We made a big deal out of Valentine’s Day. Joanne Semple and I crafted a frieze of happy dancing hearts out of construction paper and tacked it up over the blackboard. When we got to class we dropped our valentines–one for each kid, for to leave anybody out would have been a shocking breach of etiquette–into a big box, and the teacher passed them out later. Charles Evans, the rich kid, gave out valentines with lollipops attached to them, which was charming, but otherwise one valentine was much like another. Sweet, no?

And then we moved to New Jersey.

I could write a book about my year at Evergreen School in Plainfield, if I could stand to revisit it. Seventh grade. Everybody was thirteen years old, if you know how that works, and I was the green monkey. It was a horror show whose depths I don’t particularly want to plumb right now, but I did want to share the agony of the distribution of the valentines.

Because who knew it wasn’t the same deal as Illinois?
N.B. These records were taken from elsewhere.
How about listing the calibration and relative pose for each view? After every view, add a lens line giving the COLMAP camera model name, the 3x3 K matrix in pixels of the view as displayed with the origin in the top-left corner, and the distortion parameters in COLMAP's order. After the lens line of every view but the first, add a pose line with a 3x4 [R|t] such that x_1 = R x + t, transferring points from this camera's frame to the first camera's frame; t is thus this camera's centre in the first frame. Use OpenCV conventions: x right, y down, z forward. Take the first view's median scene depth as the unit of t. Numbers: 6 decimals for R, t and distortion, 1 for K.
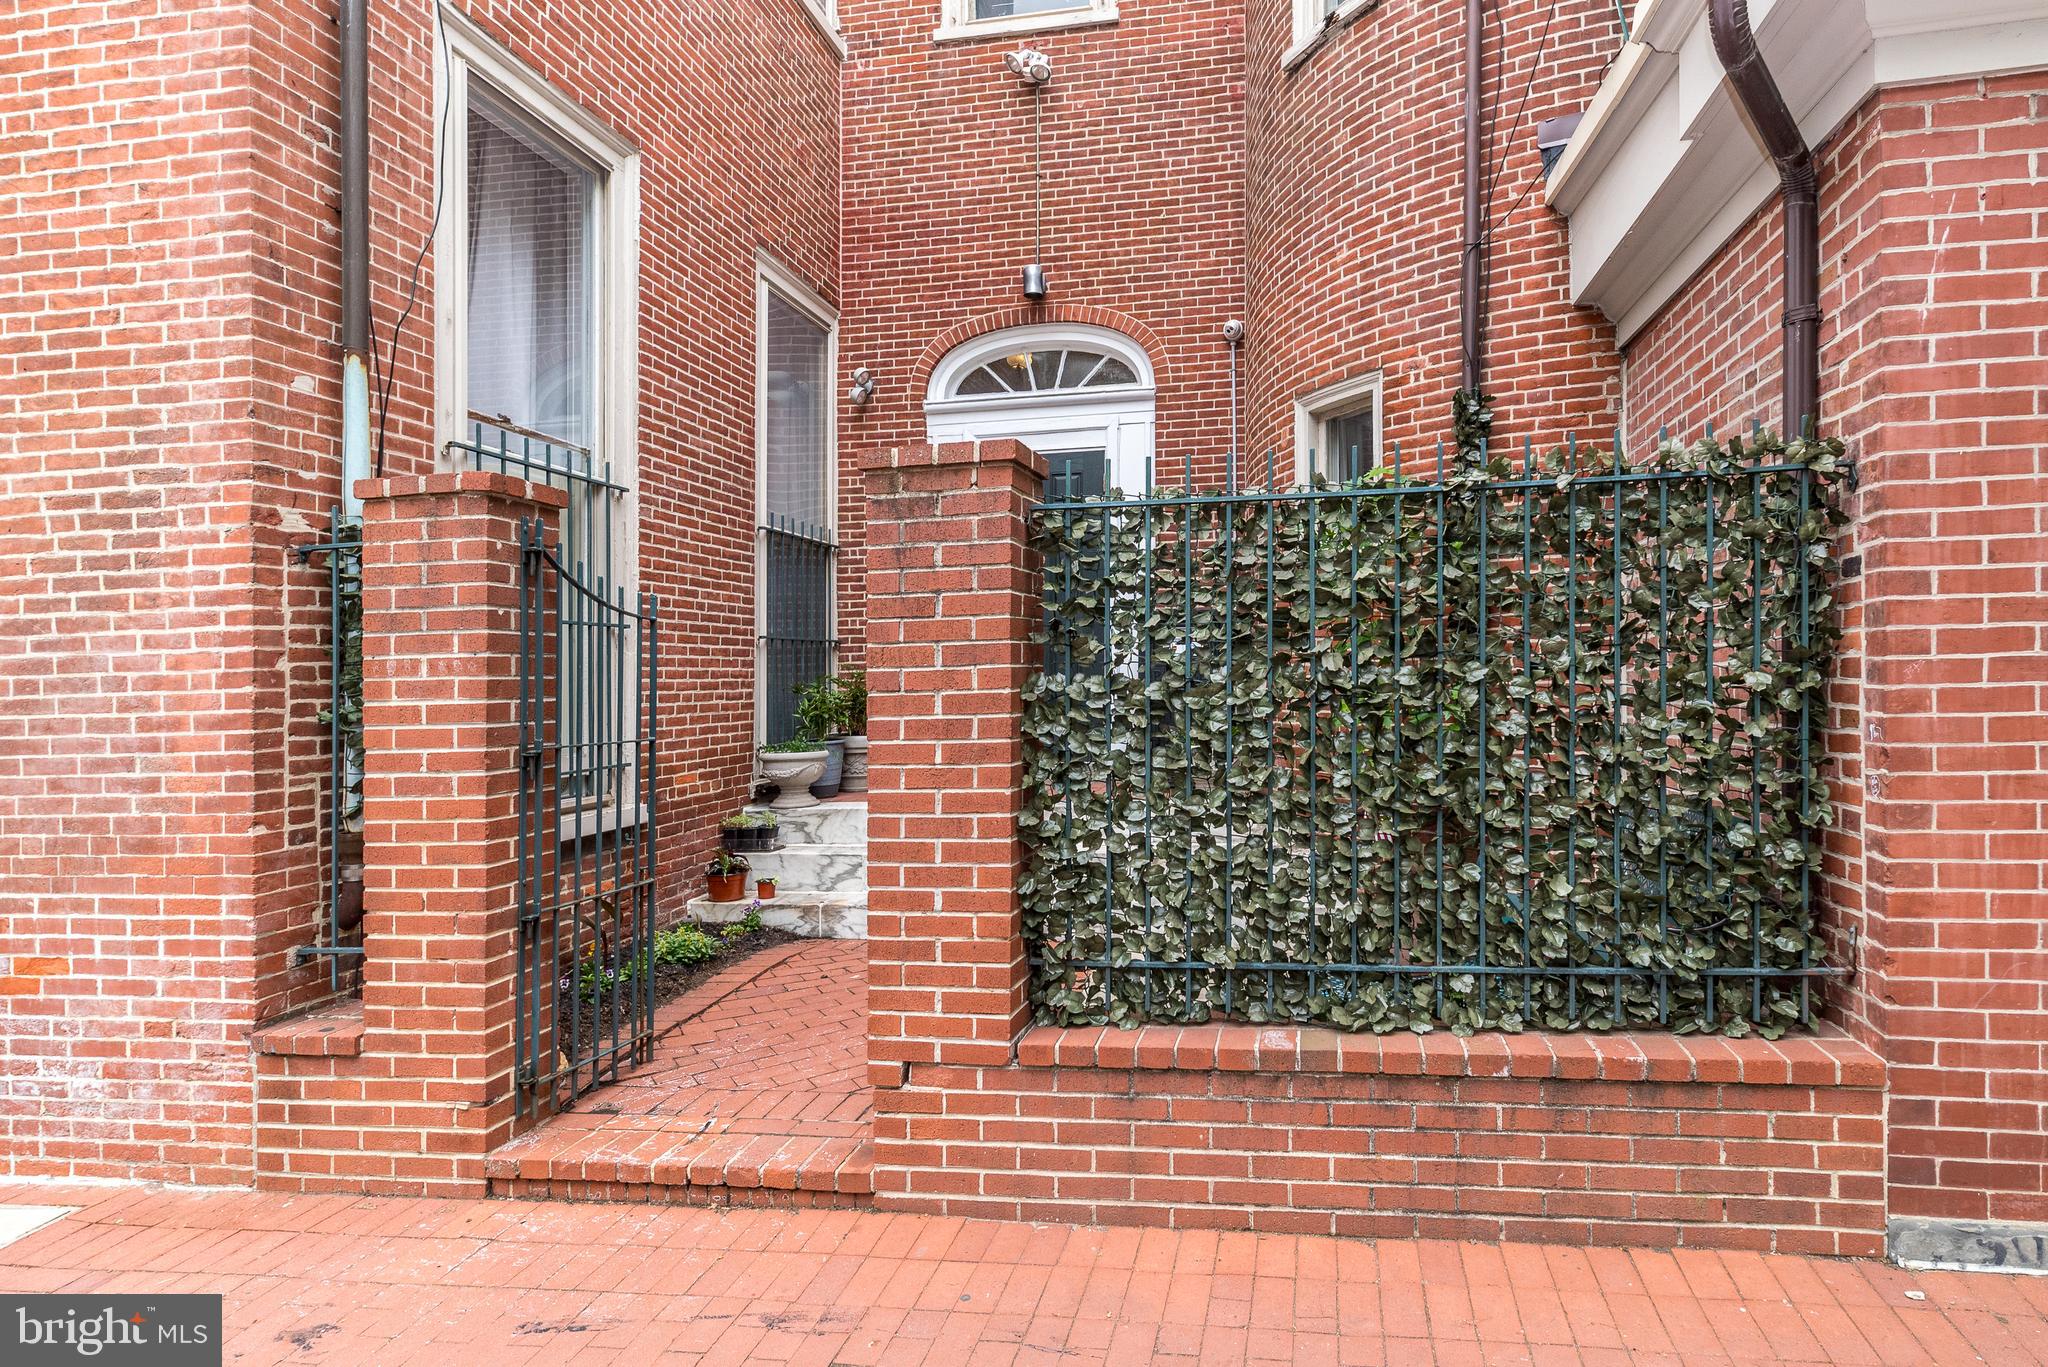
lens RADIAL K [[1088.9, 0, 1139.5], [0, 1088.9, 687.1], [0, 0, 1]] dist [0.009136, -0.000579]
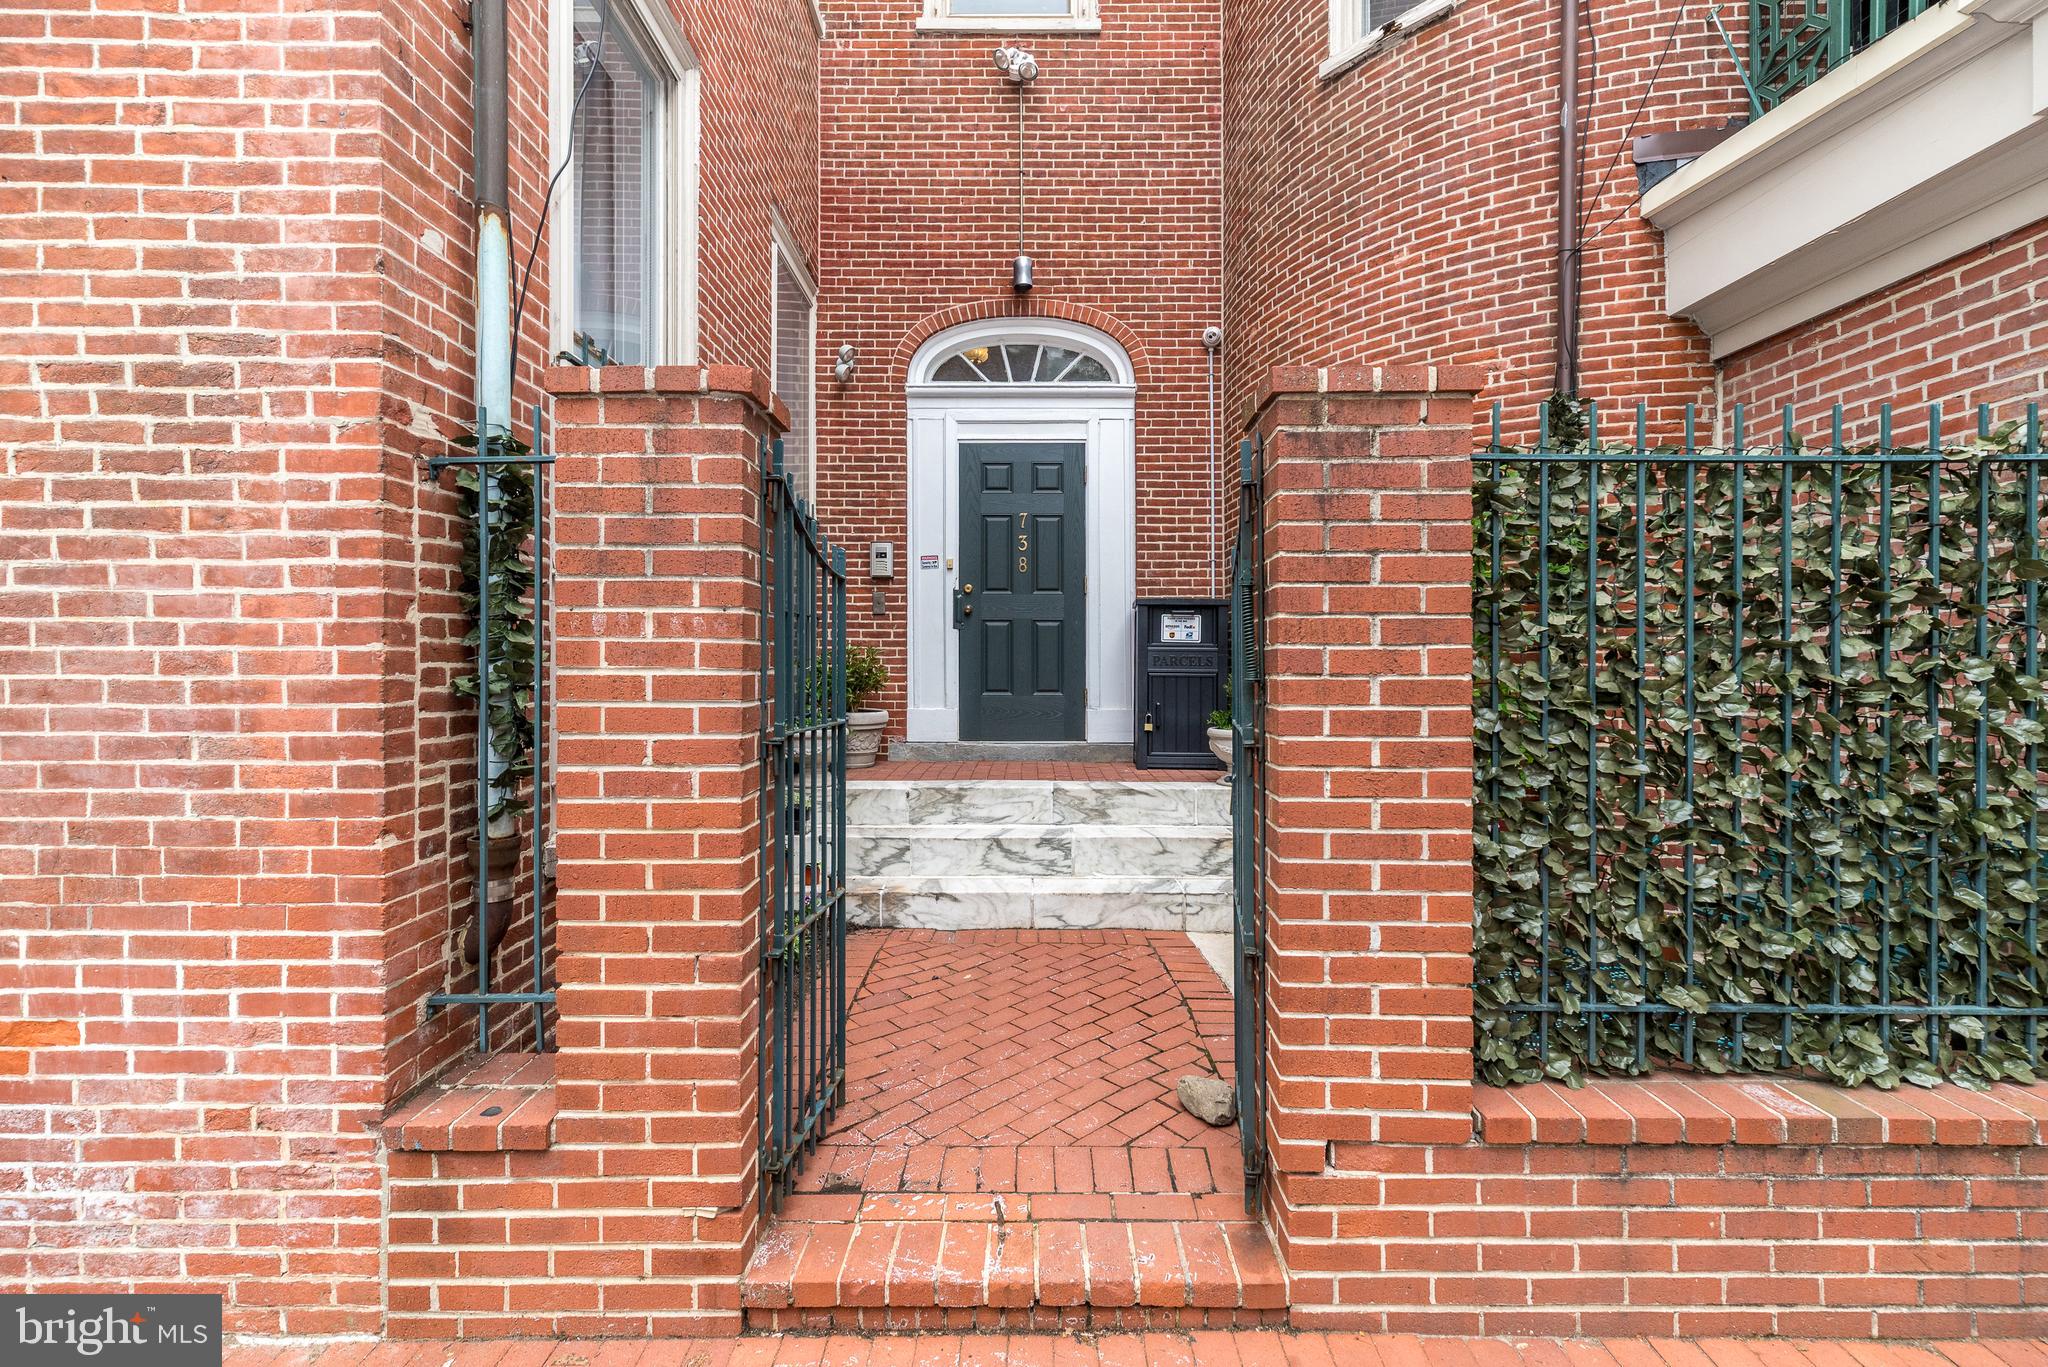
lens RADIAL K [[902.3, 0, 1030.0], [0, 902.3, 683.7], [0, 0, 1]] dist [0.008751, -0.000459]
pose [[0.987911, 0.024424, 0.153083, -0.324709], [-0.026700, 0.999561, 0.012829, 0.004798], [-0.152703, -0.016761, 0.988130, 0.232018]]
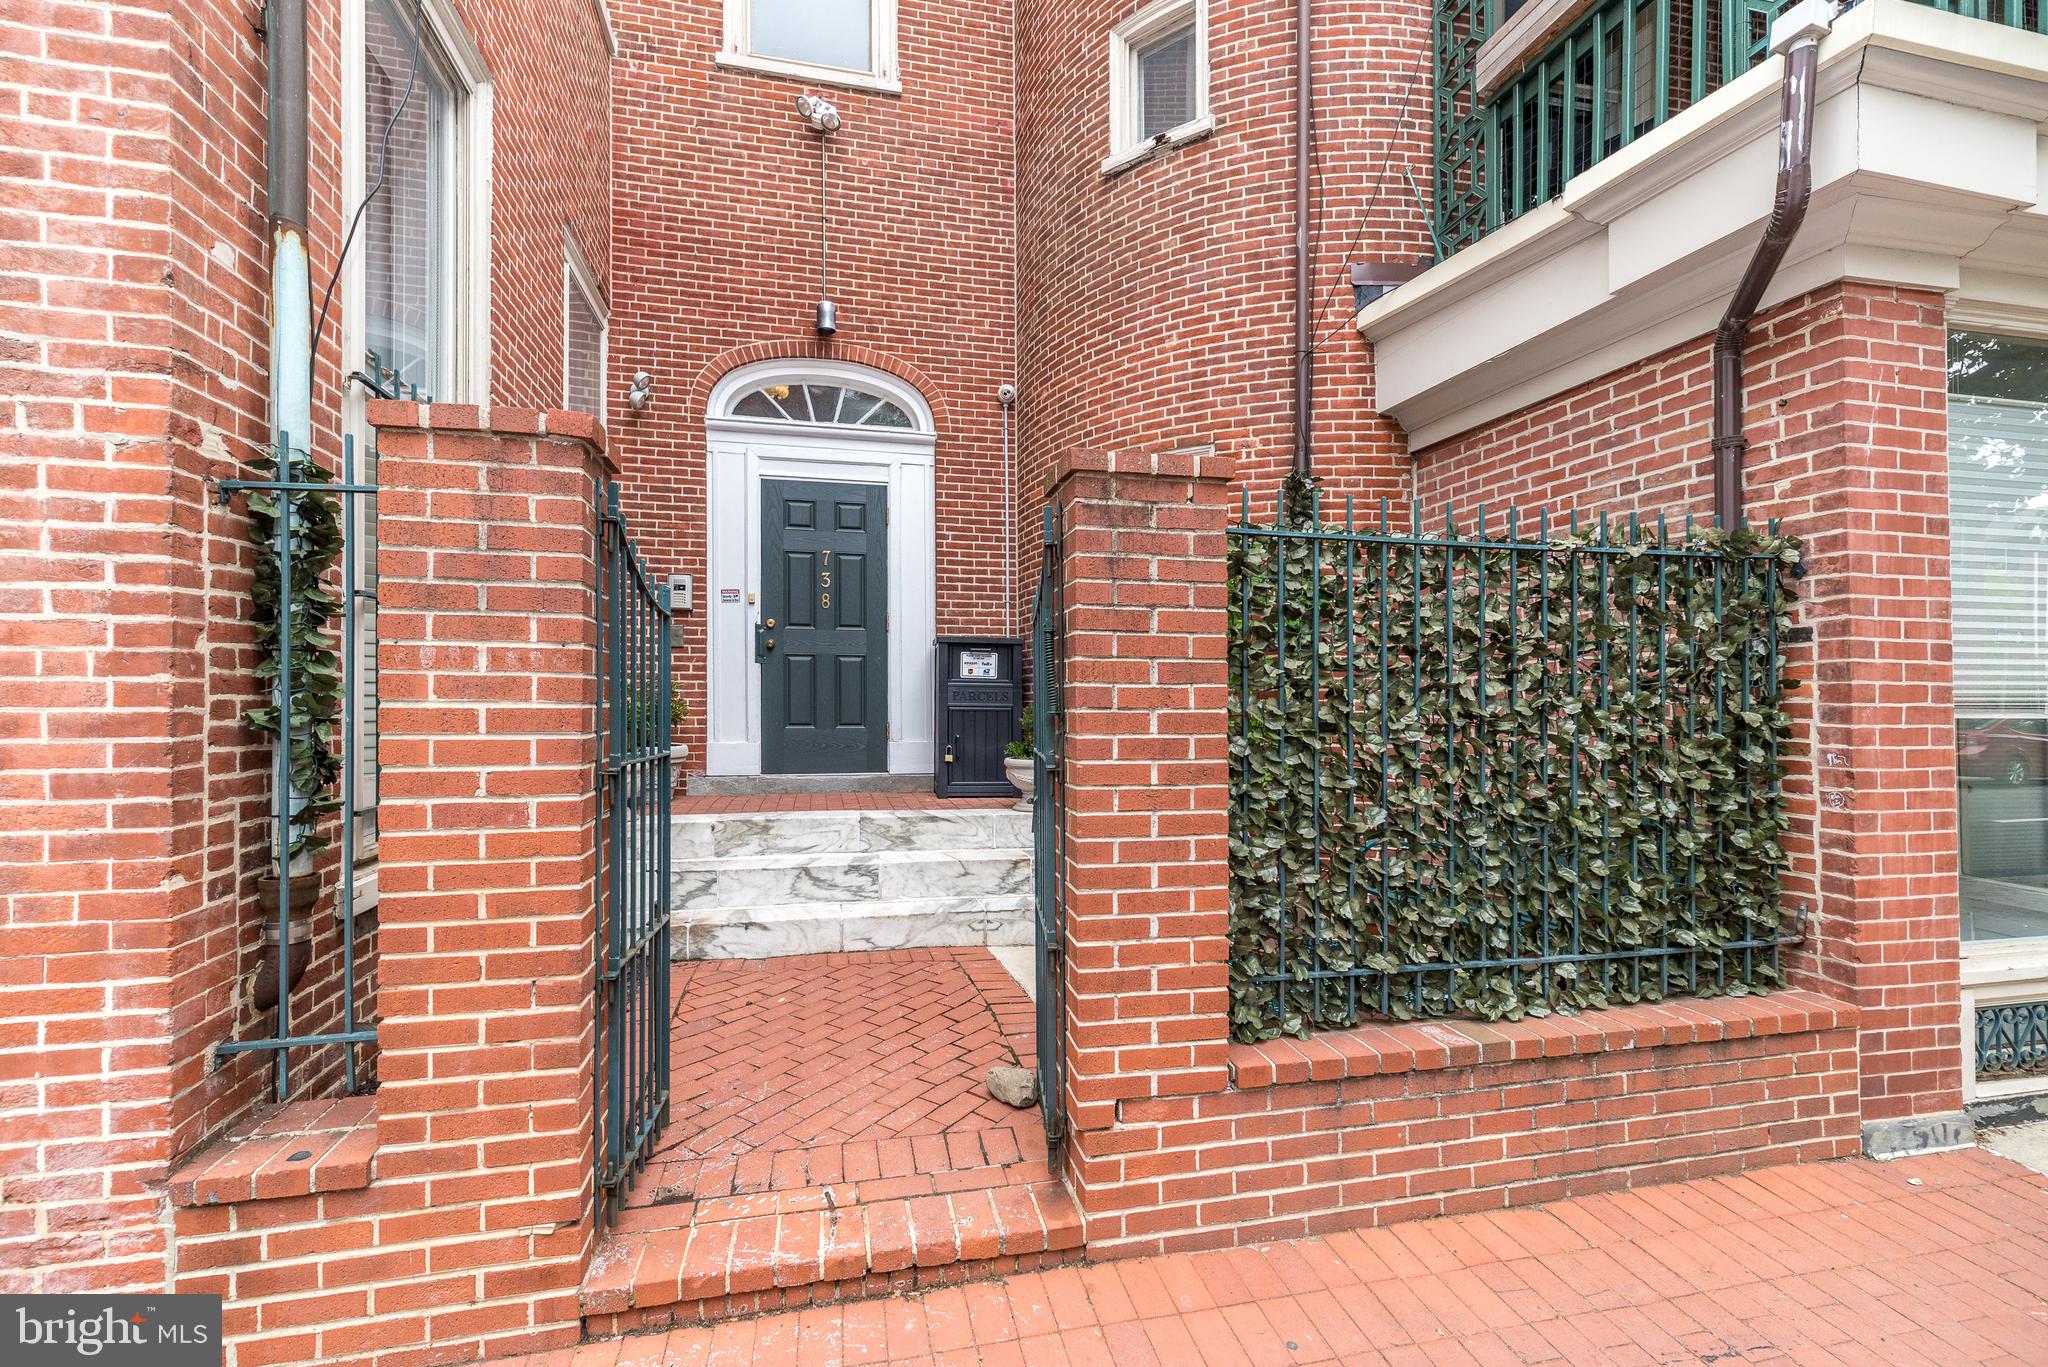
lens RADIAL K [[895.3, 0, 1024.2], [0, 895.3, 708.4], [0, 0, 1]] dist [0.008575, -0.000300]
pose [[0.928426, 0.027168, 0.370521, -0.353877], [-0.027761, 0.999608, -0.003734, 0.005474], [-0.370477, -0.006819, 0.928816, 0.185440]]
Well, I could have figured, I suppose, in a place where it cost more than your weekly allowance to get into the movies, where you had to dial a phone instead of asking the operator for a number, where packs of cub scouts attacked you in the park, where people stepped on your feet and pulled up your dress in the schoolyard, where Patsy Freeman and her rough girlfriends threatened to beat you up on the way home, that the valentine ritual would be different.

But who knew? I bought my book of valentines at the drugstore and made them out to everyone in the class.

I received two, myself, one from the teacher and one from a girl I sort of hung out with because she was bigger than Patsy Freeman and would walk home with me. Only getting two valentines wouldn’t have been so bad, since I didn’t particularly like any of those other people. But come to find out that Valentine’s Day at Evergreen was the day that the hormone-ridden middle-schoolers of Plainfield sorted out who had a crush on who, by means of their valentines. People assumed that I, pathetic green monkey that I was, was making overtures to them.  Romantic overtures. Girls points and giggled. Horrible boys leered and drooled at me because I had sent them a valentine. Patsy Freeman herself smiled and winked. God help me.

After that I was pretty much cured of sending valentines. So if you know that I love you, know that I love you, and don’t expect a card. If you don’t know that I love you, I probably don’t.